Location
- Knoxville, Tennessee United States 35°57′33″N 83°52′48″W﻿ / ﻿35.9592°N 83.8799°W

Information
- Type: Public Residential
- Motto: Latin: Veni, Vidi, Duci. English: I came; I saw; I calculated.
- Established: 2007
- School district: Knox County
- Staff: Six residence hall directors
- Faculty: About 10
- Enrollment: 22 seniors
- Colors: Crimson and silver
- Mascot: Spartan
- Affiliations: University of Tennessee at Knoxville
- Website: tga.tennessee.edu

= Tennessee Governor's Academy for Math and Science =

The Tennessee Governor's Academy for Mathematics and Science, commonly Tennessee Governor's Academy or TGA, was a residential high school located in Knoxville, Tennessee on the campus of The Tennessee School for the Deaf (TSD). It was founded in 2007 by Governor Phil Bredesen as part of an effort to provide challenges for students across the academic spectrum.
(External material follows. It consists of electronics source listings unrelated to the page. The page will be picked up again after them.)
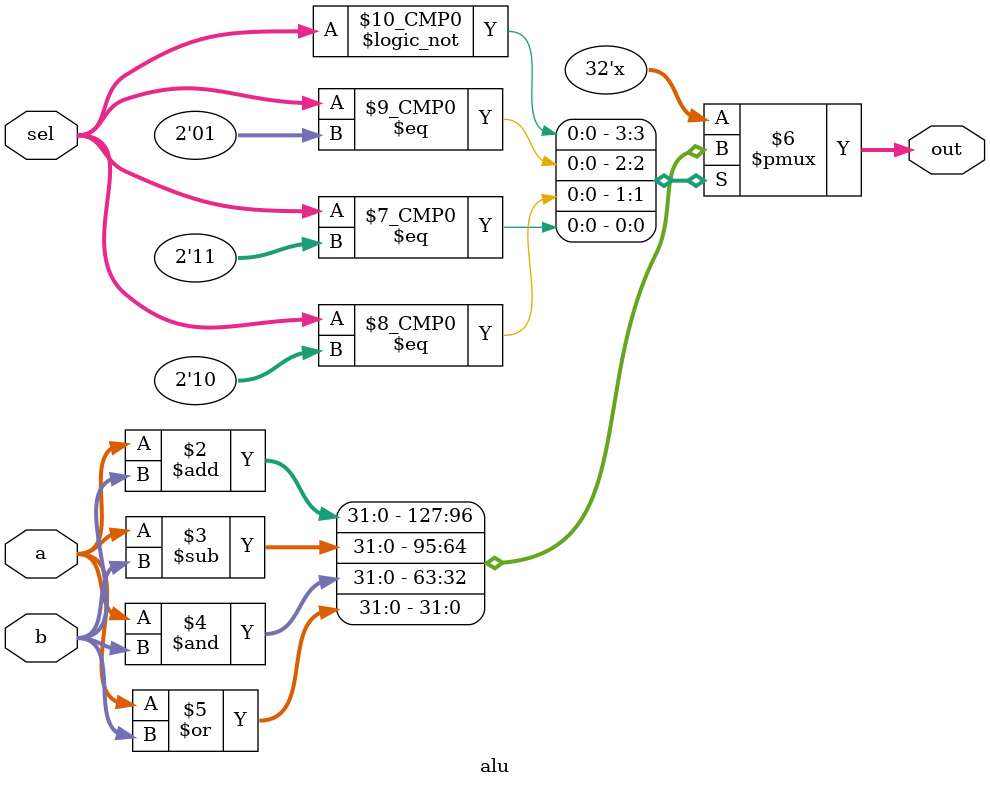
<source format=v>
module alu(a,b,sel,out);
	input [31:0] a;
	input [31:0] b;
	input [1:0] sel;
	output reg [31:0] out;

	always @(a, b, sel)
	begin
		case(sel)
			2'b00: out <= a + b;	//	Add
			2'b01: out <= a - b;	// Sub
			2'b10: out <= a & b;	// And
			2'b11: out <= a | b;	// Or
		endcase

	end
 
endmodule
</source>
Its inaugural class consisted of 24 high school juniors from throughout the state. The academy was closed on May 31, 2011, due to lack of state funding.

==Curriculum==
===Pre-Calculus===
Pre-Calculus served as the introductory mathematics class at TGA for those who had not taken the course elsewhere or those who are not prepared to take Calculus upon arrival at TGA. The course was similar in content to the Math 130 course offered at the University of Tennessee at Knoxville. Generally speaking, the course content serves to prepare juniors to take Calculus during the Spring semester of the junior year. Content includes a review of algebraic, logarithmic, exponential, and trigonometric functions.

===Calculus===
The calculus course was designed by professors at the University of Tennessee at Knoxville and based on Math 141 for the first semester and Math 142 for the second semester of the TGA calculus course.

===Mathematics for the Life Sciences===
Mathematics for the Life Sciences, commonly MLS, was designed by professors at the University of Tennessee at Knoxville and based on Math 151. MLS provided an introduction to a variety of mathematical topics of use in analyzing problems arising in the biological sciences.

===Physics===
Also designed by university professors, this course was modeled on Physics 135, an introduction to Physics for Math and Physical Science Majors at the university. The course was calculus-based, but because most students entering TGA had no prior knowledge of calculus, began with topics for which the calculus is either unnecessary, not required by the curriculum set by the state, or easily taught around.

===Humanities===
At TGA, the Humanities course was designed to fulfill the requirements for the curriculum of the State of Tennessee for American History and English III.

==Student life==

===Cottage life===
The students at the Tennessee Governor's Academy lived in cottages on the Tennessee School for the Deaf campus. The facilities were furnished by the University of Tennessee and the State. Each cottage consists of six student rooms and two hall director rooms. The cottage is divided into two wings, each consisting of three bedrooms which are shared by two students each. Each cottage has a full kitchen, dining area, classroom, and living room, and classes are held in the cottages.

===House system===
During the early first semester, the students were divided into four "houses," modeled after residential housing systems. TGA's houses were named Copernicus, Divinitus, Illuminati, and Renaissance, and each was headed by a hall director or assistant hall director. Though meant to be a long lasting legacy, the housing system served only as a temporary chore-organizing plan.

Over the 2007/08 winter break, a change in housing staff caused the house system to be reformed from four to three houses, each with new leadership. At the beginning of the 2008/09 school year, the house system (along with most of the structure of TGA) was completely reorganized. The teachers assigned the names to the houses, which are all named for deceased mathematicians or scientists: Cannon, Drew, Von Neumann, and Tesla.